Reproduce exactly the line with "Table of Contents" and all the lines beneath it, stopping only at the end of the material.

= = = =

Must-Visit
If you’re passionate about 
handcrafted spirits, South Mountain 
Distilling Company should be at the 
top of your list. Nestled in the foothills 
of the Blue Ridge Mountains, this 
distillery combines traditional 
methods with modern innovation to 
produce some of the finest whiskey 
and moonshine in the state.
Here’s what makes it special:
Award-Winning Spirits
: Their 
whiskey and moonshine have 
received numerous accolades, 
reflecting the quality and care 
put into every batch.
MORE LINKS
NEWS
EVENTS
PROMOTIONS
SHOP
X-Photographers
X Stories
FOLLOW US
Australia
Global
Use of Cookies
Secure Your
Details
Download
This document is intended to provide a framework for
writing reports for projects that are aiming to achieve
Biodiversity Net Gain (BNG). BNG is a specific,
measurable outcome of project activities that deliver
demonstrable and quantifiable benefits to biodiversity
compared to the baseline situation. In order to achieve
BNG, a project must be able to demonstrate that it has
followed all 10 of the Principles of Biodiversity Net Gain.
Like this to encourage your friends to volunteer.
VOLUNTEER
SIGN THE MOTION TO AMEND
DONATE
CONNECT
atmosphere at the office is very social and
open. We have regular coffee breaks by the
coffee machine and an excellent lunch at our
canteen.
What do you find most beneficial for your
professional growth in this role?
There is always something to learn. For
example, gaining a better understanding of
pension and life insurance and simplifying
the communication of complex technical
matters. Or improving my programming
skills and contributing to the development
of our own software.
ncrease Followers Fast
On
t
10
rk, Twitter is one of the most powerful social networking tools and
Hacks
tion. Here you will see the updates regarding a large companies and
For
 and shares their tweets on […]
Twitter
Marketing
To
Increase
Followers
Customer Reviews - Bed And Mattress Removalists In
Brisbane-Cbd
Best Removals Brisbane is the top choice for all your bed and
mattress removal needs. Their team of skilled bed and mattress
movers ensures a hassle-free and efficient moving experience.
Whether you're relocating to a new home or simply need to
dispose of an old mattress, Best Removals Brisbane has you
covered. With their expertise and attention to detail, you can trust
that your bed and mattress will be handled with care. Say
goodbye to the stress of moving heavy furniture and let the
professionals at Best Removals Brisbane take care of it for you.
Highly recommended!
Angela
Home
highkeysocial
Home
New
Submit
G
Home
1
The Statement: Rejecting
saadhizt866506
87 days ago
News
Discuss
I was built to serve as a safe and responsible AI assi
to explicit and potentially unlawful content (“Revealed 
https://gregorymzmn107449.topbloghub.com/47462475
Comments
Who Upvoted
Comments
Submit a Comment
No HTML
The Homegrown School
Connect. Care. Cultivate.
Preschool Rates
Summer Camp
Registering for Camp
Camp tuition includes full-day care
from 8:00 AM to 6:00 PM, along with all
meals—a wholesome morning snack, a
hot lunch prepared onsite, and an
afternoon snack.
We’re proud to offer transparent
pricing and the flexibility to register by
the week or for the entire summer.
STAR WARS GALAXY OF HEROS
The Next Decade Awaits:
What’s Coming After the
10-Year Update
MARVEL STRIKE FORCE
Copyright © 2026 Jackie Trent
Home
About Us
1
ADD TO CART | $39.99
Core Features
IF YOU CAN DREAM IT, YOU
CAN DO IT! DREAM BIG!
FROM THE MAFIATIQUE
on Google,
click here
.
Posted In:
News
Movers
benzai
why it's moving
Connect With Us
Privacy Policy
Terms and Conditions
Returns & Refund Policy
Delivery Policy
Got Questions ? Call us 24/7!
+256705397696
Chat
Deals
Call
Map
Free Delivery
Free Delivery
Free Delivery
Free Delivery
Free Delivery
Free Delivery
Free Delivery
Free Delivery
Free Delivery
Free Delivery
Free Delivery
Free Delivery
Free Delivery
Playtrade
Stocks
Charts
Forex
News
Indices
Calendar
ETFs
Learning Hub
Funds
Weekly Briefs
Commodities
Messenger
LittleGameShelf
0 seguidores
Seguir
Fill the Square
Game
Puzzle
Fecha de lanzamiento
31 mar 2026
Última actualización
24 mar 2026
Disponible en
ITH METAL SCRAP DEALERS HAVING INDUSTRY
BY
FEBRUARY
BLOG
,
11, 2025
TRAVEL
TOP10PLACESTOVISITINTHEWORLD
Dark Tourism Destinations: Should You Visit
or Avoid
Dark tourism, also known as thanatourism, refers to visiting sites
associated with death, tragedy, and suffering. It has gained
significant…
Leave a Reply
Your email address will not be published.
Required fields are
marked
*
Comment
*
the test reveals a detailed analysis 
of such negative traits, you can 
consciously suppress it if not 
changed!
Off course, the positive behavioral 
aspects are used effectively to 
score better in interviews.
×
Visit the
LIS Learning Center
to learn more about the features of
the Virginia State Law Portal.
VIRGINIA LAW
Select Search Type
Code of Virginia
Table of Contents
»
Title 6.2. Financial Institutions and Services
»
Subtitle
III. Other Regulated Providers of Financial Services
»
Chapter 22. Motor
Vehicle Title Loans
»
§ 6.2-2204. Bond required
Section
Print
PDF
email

= = = =

= Answer below =
Table of Contents
»
Title 6.2. Financial Institutions and Services
»
Subtitle
III. Other Regulated Providers of Financial Services
»
Chapter 22. Motor
Vehicle Title Loans
»
§ 6.2-2204. Bond required
Section
Print
PDF
email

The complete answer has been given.